高学歴フィリピン女性の抱える悩みと解決策

フィリピンは女性の勤労意欲が高いことで有名だ。日本の会社で高い地位にあるのは圧倒的に男性だが、フィリピンでは女性も半分程の高い地位を得ている。そしてフィリピン大卒等の高学歴女性が勤務する会社は、必然的に優秀な人材が集まるので、女性ばかりになるという。

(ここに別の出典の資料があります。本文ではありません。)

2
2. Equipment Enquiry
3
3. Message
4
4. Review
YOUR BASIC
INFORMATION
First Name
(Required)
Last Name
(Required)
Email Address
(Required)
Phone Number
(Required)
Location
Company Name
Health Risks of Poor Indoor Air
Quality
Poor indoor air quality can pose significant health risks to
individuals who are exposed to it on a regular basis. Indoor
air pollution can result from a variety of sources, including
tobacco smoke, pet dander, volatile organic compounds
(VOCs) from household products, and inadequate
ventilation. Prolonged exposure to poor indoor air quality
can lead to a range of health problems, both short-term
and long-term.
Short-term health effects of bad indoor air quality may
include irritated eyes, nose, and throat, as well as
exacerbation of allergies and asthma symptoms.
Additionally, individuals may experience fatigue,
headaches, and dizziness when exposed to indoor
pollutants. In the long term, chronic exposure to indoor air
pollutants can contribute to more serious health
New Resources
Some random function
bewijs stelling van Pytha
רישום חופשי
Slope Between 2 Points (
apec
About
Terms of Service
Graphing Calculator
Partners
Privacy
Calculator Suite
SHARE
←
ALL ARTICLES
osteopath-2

しかし、どれだけ優秀であっても、フィリピンには産業としての厚みがない。30代でエリートでもあるフィリピン大卒の女性に、同級生では「どんな仕事が人気?」と聞いたら、「コールセンターだよ」と言われた。もっと知的な職業を答えるかと思ったが、それが現実なんだと感じた。僕は多くのフィリピン人の大卒の女性と仕事観について話したが、英語以外のコンピューターや会計学、ビジネスなどの勉強をしても、ほとんどが希望する職に就けずに、パートタイムで英語講師をしているみたいだ。

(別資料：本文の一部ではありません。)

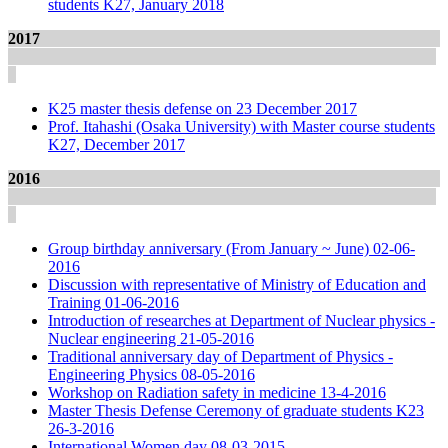
students K27, January 2018
2017
K25 master thesis defense on 23 December 2017
Prof. Itahashi (Osaka University) with Master course students
K27, December 2017
2016
Group birthday anniversary (From January ~ June) 02-06-
2016
Discussion with representative of Ministry of Education and
Training 01-06-2016
Introduction of researches at Department of Nuclear physics -
Nuclear engineering 21-05-2016
Traditional anniversary day of Department of Physics -
Engineering Physics 08-05-2016
Workshop on Radiation safety in medicine 13-4-2016
Master Thesis Defense Ceremony of graduate students K23
26-3-2016
International Women day 08-03-2015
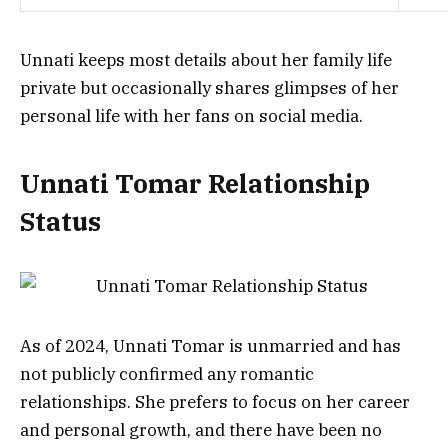
Unnati keeps most details about her family life
private but occasionally shares glimpses of her
personal life with her fans on social media.
Unnati Tomar Relationship
Status
As of 2024, Unnati Tomar is unmarried and has
not publicly confirmed any romantic
relationships. She prefers to focus on her career
and personal growth, and there have been no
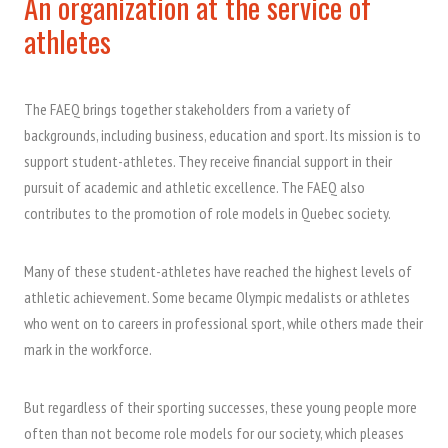
An organization at the service of
athletes
The FAEQ brings together stakeholders from a variety of
backgrounds, including business, education and sport. Its mission is to
support student-athletes. They receive financial support in their
pursuit of academic and athletic excellence. The FAEQ also
contributes to the promotion of role models in Quebec society.
Many of these student-athletes have reached the highest levels of
athletic achievement. Some became Olympic medalists or athletes
who went on to careers in professional sport, while others made their
mark in the workforce.
But regardless of their sporting successes, these young people more
often than not become role models for our society, which pleases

これではいくら英語が堪能でも、産業の幅が広がっていかない。結局の所、英語産業はフィリピン人の通貨安で成り立っている。もし為替の変動で、コスト的に見合わなくなれば、一気に英語産業は縮小する。

日本の場合は、伝統的な技術力があるので、いくら為替が変動しても、生産拠点を変更すれば変化に対応できる。そして、このグローバル競争下において、人件費の削減が進んでいる中、賃上げまでできる体力があるというのは、なかなかできるものではない。OFWと言われる、フィリピン人の海外就労も英語が堪能だからこそだが、結局英語しか武器が無いので、メイドや過酷な労働を強いられるケースも多いとのこと。

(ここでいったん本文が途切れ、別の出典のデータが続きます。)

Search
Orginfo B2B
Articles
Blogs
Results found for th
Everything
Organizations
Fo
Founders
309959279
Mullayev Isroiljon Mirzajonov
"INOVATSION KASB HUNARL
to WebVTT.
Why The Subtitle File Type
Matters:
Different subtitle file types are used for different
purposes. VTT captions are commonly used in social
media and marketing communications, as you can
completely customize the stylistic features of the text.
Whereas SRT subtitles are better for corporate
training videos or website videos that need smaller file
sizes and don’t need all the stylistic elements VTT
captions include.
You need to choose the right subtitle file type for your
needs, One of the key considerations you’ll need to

日本人が海外で働くといったら、大企業の駐在員か、海外での起業、寿司職人などの技術を得る仕事など、かなり志が高い人間が多いが、フィリピン人は海外に誇れる技術が無い。私達は、フィリピン人に英語を教えてもらいながらも、言語以外の思想、知識、技術など総合的な能力ではリスペクトできないという微妙な間柄なのだと常々感じる。

しかし、日本人の20代前後の女性が果たしてフィリピン女性のように、講師として教えるスキルを何か持っているか?と言われたらまず無いだろう。

その点フィリピン女性は若くして、講師という仕事を通して他人の人生に多大な影響を与える存在としての自覚を持っている。

仮に彼女達のような女性が日本で様々な専門技術を身に付け、英語で発信できる力を活かせば、日本とフィリピン双方にメリットがあるのではないだろうか。

これだけ、英会話レッスンを通して日本とフィリピンの関係が深くなっているからこそ、考えるべき議題だと思う。